For (1), what you're saying is certainly true; the better abstractions and better tooling has been accompanied by growth in hardware fundamentals that cannot be reasonably expected to continue.

(2) is where I'm a lot more skeptical. A sufficient-- though certainly not necessary-- condition for a valuable software project is identifying a thing that requires human labor that a computer could, potentially, be doing instead.

The reason I called out robotics specifically is because, yeah, if you think about "software" as just meaning "stuff that runs on a desktop computer", well, there's lots of spheres of human activity that occur away from a computer. But the field of robotics represents the set of things that computers can be made to do in the real world.

That being so, if non-robotics software becomes trivial to write I expect we are in one of four possible worlds:

World one: General-purpose robotics-- for example, building robots that plant and harvest crops-- is possible for (AI-assisted) human programmers to do, but it's intrinsically really hard even with AI support, so human programmers/engineers still have to be employed to do it. This seems like a plausible world that we could exist in, and seems basically similar to our current world except that the programmer-gold-rush is in robotics instead of web apps.

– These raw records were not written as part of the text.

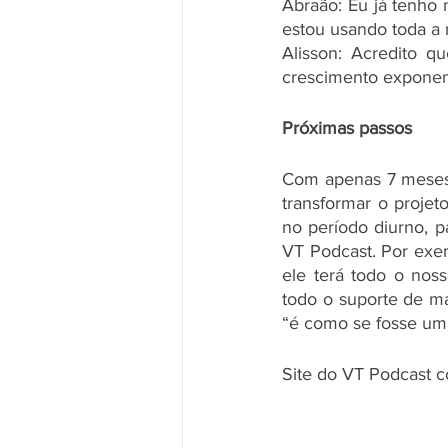
Abraão: Eu já tenho 
estou usando toda a 
Alisson: Acredito q
crescimento exponen
Próximas passos
Com apenas 7 meses 
transformar o proje
no período diurno, 
VT Podcast. Por exe
ele terá todo o nos
todo o suporte de m
“é como se fosse uma
Site do VT Podcast c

World two: General-purpose robotics is really easy for non-programmers if you just make an AI do the robot programming. That means "programming" stops being especially lucrative as a profession, since programming has been automated away. It also means that every other job has been (or will very soon be) automated away. This is Fully-Automated Luxury Space Communism world, and also seems broadly plausible.

World three: General-purpose robotics is impossible at human or AI levels of cognition, but non-robotics AI-assisted programming is otherwise trivial. I acknowledge this is a world where mass layoffs of programmers would occur and that this would be a problem for us. I also do not think this is a very likely scenario; general-purpose robotics is very hard but I have no specific reason to believe it's impossible, especially if AI software development has advanced to the point where almost all other programming is trivial.

World four: World two, except somebody screwed up the programming on one of their robot-programming AIs such that it murders everyone instead of performing useful labor. This strikes me as another plausible outcome.

Are there possibilities I'm missing that seem to you reasonably likely?

For your point (3), I have no particular expectations or insight one way or another.

Hi, I just want to leave a stub response: you seem right and I failed to type a recent response after reading 2 days ago.